Farrow hitched up his pants. He had the kind of build—barrel chest and slim hips—that precluded getting a good fit anywhere outside of a tailor’s shop. ‘Your squeeze and firing patterns are daggers, same height, all in a row, just fine—whenever you’re shooting at a target. Otherwise, you’re a complete, balls-to-the-wall pissant. Have you ever gone hunting, Mr. Griffin?’
‘Yes, sir,’ William said, his shoulders falling about as low as they could go. ‘I mean, no, sir.’
‘Your daddy never took you hunting? That’s a disgrace.’
‘Sir, I do not understand what you mean by “pissant”.’
‘Look it up. A useless, insignificant creature. It means you’re not worth your native clay. It means in a situation of selfdefense, with clearly defined antagonists whose mission in life is to put you down like a mangy dog, you cringe. To me, specifically, it means you have buck fever. Put anything living at the end of your nine mil and you start to shake like a cup of dice. Your teeth click like castanets, mister.’
‘Yes, sir. I would like to try one more time, sir.’
‘Son,’ Farrow said, his face an ominous shade of pre-heartattack red, ‘this shoot house consumes twenty-five thousand watts of electricity.
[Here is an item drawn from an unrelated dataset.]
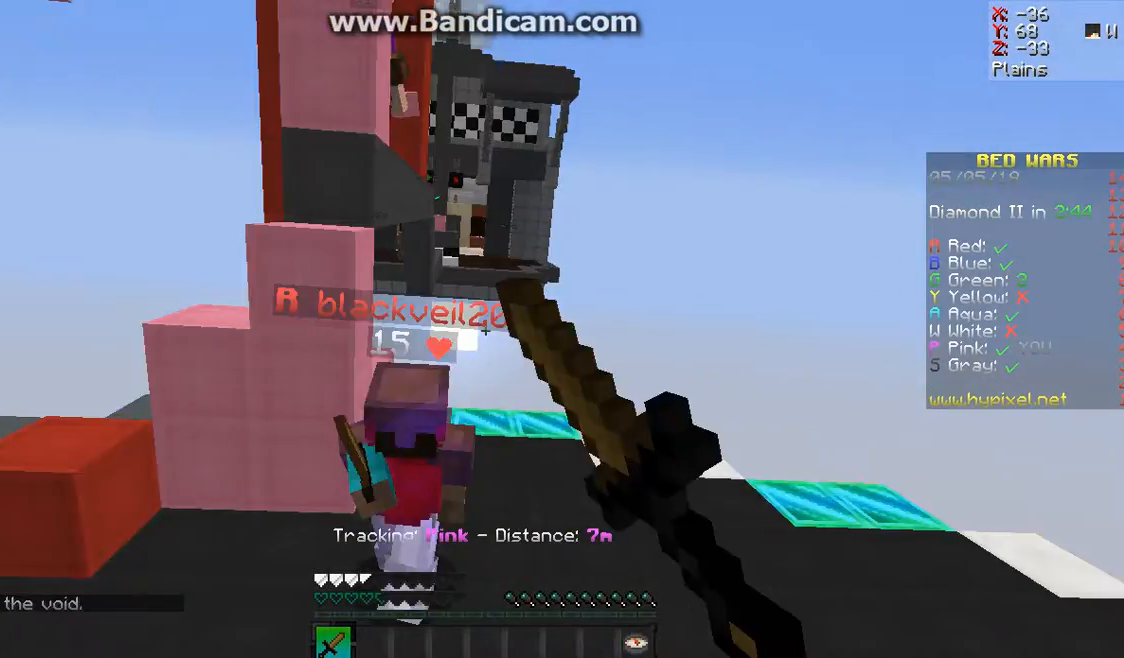
Gameplay with keyboard and mouse; each line is a JSON object with the keys and mouse buttons held at the frame after it. "events" lists presses ("down") and releases ("up") of "a", "d", "s", "space", "w", "mouse_left" and "mouse_right" between this image and that frame as [ms after this image, input, new state], when the widget could be followed in between. "mouse_left", "mouse_right" = the "left", "right" buttons of the "mouse" list. No other keys are recorded. Fast repeated clicks can show as one long hold. Mouse movement is not recorded.
{"keys": ["w"], "mouse": ["left"], "events": [[100, "a", "up"], [100, "mouse_left", "up"], [200, "mouse_left", "down"], [200, "w", "down"], [267, "mouse_left", "up"], [333, "mouse_left", "down"], [433, "mouse_left", "up"], [500, "mouse_left", "down"]]}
I will not waste any more of our nation’s valuable energy. I brought you here this late to see whether you could acquire your live target skills if we subjected you to a little less peer review. You have not done me proud. Nobody gets through the Academy without passing Rough-and-Tough.’
‘I need one more chance, sir.’
Farrow stood with hands on hips, the per
fect figure of fitness and power. ‘Buck fever, Griffin. Some people just cannot kill. Your father was a Marine, right?’
‘Navy Seal, sir.’
‘Did he ever talk to you about killing people?’
‘No, sir.’
‘Did he ever kill people in the line of duty?’
‘He did not talk about it, sir.’
‘I know for a fact that as an FBI agent he has killed three people. How does that make you feel?’
William swallowed. At times, Griff had been hard on his family—irrational fits of anger, silent drinking, and one awful night, wailing and shrieking long into the morning. His mother had grabbed William’s shoulders, pulling him back to keep him out of the den. He had so much wanted to comfort his father.
William had been nine years old.
Griff had sung an awful song in the den, twenty years ago, the words slurred by a pint of Johnny Walker: ‘Bullet to the thorax, cried the Lorax. Bullet to the brain, what a pain. Bullet to the gut, then you’ll know what’s what, and mister, you’ll never be the same, all the dead are in your head, not the same.’
Had Special Agent Erwin Griffin killed a man that day?
William had spent five years in NYPD and not once had he drawn his weapon while on duty—and he had been grateful for that. He closed his eyes and recalled Griff’s face on the morning after that bout, puffy yet still hard, a face that had once again learned how to hide what was inside, to tamp down the hopefulness that it could not get any worse.
After William’s mother and father had finalized their divorce, Griff had moved to Washington state. He currently worked out of the Seattle Field Office.
William felt like he wanted to throw up. ‘For my father’s sake, sir.’
Farrow did not look pleased. ‘Last chance, Griffin. One more bout of buck fever, and the blue is not for you.’